◆ DATA ◆
§ §

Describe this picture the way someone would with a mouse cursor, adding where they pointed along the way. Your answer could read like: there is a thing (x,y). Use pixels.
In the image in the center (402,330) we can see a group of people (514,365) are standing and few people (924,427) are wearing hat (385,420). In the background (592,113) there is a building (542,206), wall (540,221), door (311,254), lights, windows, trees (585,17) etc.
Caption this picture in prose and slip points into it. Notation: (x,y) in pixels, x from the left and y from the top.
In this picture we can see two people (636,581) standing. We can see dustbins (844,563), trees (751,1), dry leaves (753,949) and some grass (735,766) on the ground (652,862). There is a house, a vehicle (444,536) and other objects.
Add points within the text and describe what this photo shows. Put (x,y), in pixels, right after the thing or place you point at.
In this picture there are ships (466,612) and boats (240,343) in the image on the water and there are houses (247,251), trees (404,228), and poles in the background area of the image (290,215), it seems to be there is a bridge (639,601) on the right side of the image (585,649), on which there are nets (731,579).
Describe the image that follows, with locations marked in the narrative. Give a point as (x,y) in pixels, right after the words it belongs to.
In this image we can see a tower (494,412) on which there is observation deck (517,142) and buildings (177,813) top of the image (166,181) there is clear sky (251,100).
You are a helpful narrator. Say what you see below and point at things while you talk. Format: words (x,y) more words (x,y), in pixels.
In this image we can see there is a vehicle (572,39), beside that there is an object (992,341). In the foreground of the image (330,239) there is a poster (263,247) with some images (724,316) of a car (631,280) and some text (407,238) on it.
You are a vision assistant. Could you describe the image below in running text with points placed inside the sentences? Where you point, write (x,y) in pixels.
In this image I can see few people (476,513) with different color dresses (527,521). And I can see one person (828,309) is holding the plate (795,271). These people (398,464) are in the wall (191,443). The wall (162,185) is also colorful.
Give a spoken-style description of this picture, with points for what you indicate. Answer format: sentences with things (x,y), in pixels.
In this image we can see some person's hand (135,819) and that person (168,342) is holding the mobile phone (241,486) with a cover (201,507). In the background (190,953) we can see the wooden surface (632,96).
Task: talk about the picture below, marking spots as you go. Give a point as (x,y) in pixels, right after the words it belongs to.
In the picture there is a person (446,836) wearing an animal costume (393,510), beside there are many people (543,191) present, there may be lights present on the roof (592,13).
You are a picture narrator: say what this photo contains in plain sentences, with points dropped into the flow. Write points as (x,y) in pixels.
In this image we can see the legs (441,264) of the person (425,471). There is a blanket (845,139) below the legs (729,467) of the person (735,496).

§ §

◆ WORK ORDER ◆
Everything in the listing should be given again word for word.

◆ REPLY TO THE EXERCISE ◆
Describe this picture the way someone would with a mouse cursor, adding where they pointed along the way. Your answer could read like: there is a thing (x,y). Use pixels.
In the image in the center (402,330) we can see a group of people (514,365) are standing and few people (924,427) are wearing hat (385,420). In the background (592,113) there is a building (542,206), wall (540,221), door (311,254), lights, windows, trees (585,17) etc.
Caption this picture in prose and slip points into it. Notation: (x,y) in pixels, x from the left and y from the top.
In this picture we can see two people (636,581) standing. We can see dustbins (844,563), trees (751,1), dry leaves (753,949) and some grass (735,766) on the ground (652,862). There is a house, a vehicle (444,536) and other objects.
Add points within the text and describe what this photo shows. Put (x,y), in pixels, right after the thing or place you point at.
In this picture there are ships (466,612) and boats (240,343) in the image on the water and there are houses (247,251), trees (404,228), and poles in the background area of the image (290,215), it seems to be there is a bridge (639,601) on the right side of the image (585,649), on which there are nets (731,579).
Describe the image that follows, with locations marked in the narrative. Give a point as (x,y) in pixels, right after the words it belongs to.
In this image we can see a tower (494,412) on which there is observation deck (517,142) and buildings (177,813) top of the image (166,181) there is clear sky (251,100).
You are a helpful narrator. Say what you see below and point at things while you talk. Format: words (x,y) more words (x,y), in pixels.
In this image we can see there is a vehicle (572,39), beside that there is an object (992,341). In the foreground of the image (330,239) there is a poster (263,247) with some images (724,316) of a car (631,280) and some text (407,238) on it.
You are a vision assistant. Could you describe the image below in running text with points placed inside the sentences? Where you point, write (x,y) in pixels.
In this image I can see few people (476,513) with different color dresses (527,521). And I can see one person (828,309) is holding the plate (795,271). These people (398,464) are in the wall (191,443). The wall (162,185) is also colorful.
Give a spoken-style description of this picture, with points for what you indicate. Answer format: sentences with things (x,y), in pixels.
In this image we can see some person's hand (135,819) and that person (168,342) is holding the mobile phone (241,486) with a cover (201,507). In the background (190,953) we can see the wooden surface (632,96).
Task: talk about the picture below, marking spots as you go. Give a point as (x,y) in pixels, right after the words it belongs to.
In the picture there is a person (446,836) wearing an animal costume (393,510), beside there are many people (543,191) present, there may be lights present on the roof (592,13).
You are a picture narrator: say what this photo contains in plain sentences, with points dropped into the flow. Write points as (x,y) in pixels.
In this image we can see the legs (441,264) of the person (425,471). There is a blanket (845,139) below the legs (729,467) of the person (735,496).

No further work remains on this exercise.